Nuclear Cyber Attacks: A Study of Sabotage and Regulation of Critical Infrastructure

Abstract

As of 2021, the World Nuclear Association reports 440 Nuclear reactors are in operation worldwide in 30 countries generating capacity of 390 (GW) which is equivalent to about 10% of the world’s electricity. After Hydroelectric power, nuclear is the world's second largest source of low-carbon power. Important new nuclear technologies including the Small Modular Reactors (SMRs) are being developed globally creating more efficient and safer reactors that can be reproduced off site. 
 While governments redoubled their commitments to reducing greenhouse gas emissions at the UN Climate Change Conference (COP26) in Glasgow, the recovery of economies following the harsh impacts of COVID-19 led to a surge in energy demand that surpassed the growth in production from clean sources including nuclear. The safety and security of nuclear power has received renewed attention since the Russian invasion of Ukraine presenting growing concern about the potential threat of increased malevolent cyber activity against Ukraine’s critical infrastructure. Moreover, there have been more than 20 known cyber incidents worldwide at nuclear facilities since 1990. 

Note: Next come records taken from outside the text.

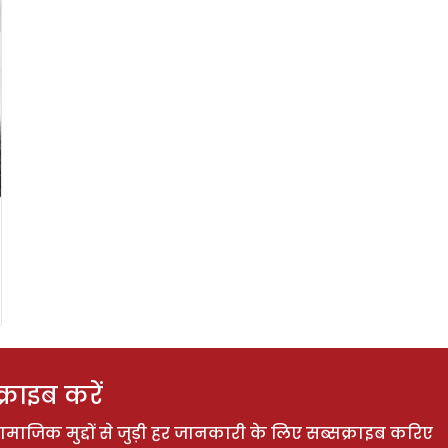
राइब करें
ाजिक मुद्दों से जुड़ी हर जानकारी के लिए सब्सक्राइब करिए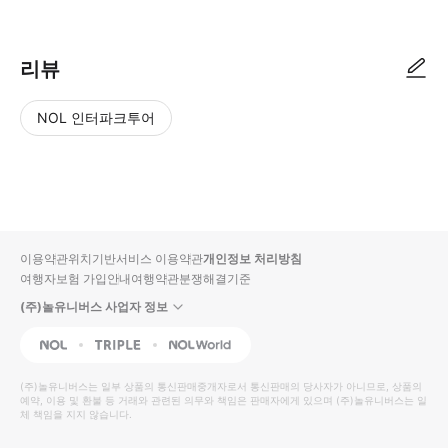
리뷰
NOL 인터파크투어
NOL
별
사
에서
점
진/
작성
높
동
된
은
영
리뷰
순
상
이용약관
위치기반서비스 이용약관
개인정보 처리방침
입니
여행자보험 가입안내
여행약관
분쟁해결기준
다.
(주)놀유니버스 사업자 정보
별
사
NOL
Triple
Interpark Global
점
진/
높
동
(주)놀유니버스
는 일부 상품의 통신판매중개자로서 통신판매의 당사자가 아니므로, 상품의
예약, 이용 및 환불 등 거래와 관련된 의무와 책임은 판매자에게 있으며
은
영
(주)놀유니버스
는 일
체 책임을 지지 않습니다.
순
상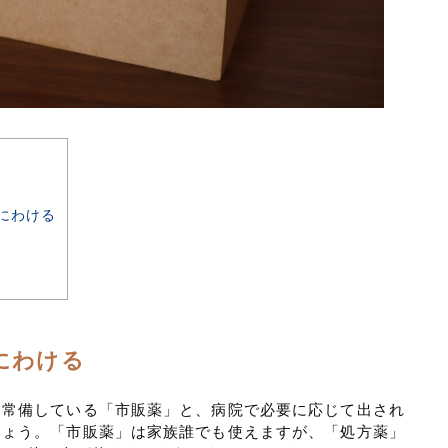
にわける
にわける
、常備している「市販薬」と、病院で必要に応じて出され
しょう。「市販薬」は家族誰でも使えますが、「処方薬」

 To address these concerns this paper focuses on the progress of cyber security and cyber resilience in the nuclear industry globally. The 2015 cyber-attack on the Ukrainian Kyivoblenergo, a regional electricity distribution company was analyzed by multiple sources including private companies, investigators in Ukraine, and the U.S. government. The analysis revealed many opportunities to stop or prevent this attack, however, the nuclear industry continues to face serious challenges in protecting against cyber threats. This research will investigate through a comparative analysis the recent government regulations, rules and standards, for nuclear cyber security safety in the United States and internationally to determine whether these laws adequately protect energy infrastructure from cyberattacks and hold responsible parties accountable. Recent initiatives by government and the private sector to enhance the opportunities for improving cyber security in the nuclear sector will be reviewed to determine best practices for improving nuclear safety and cyber resilience.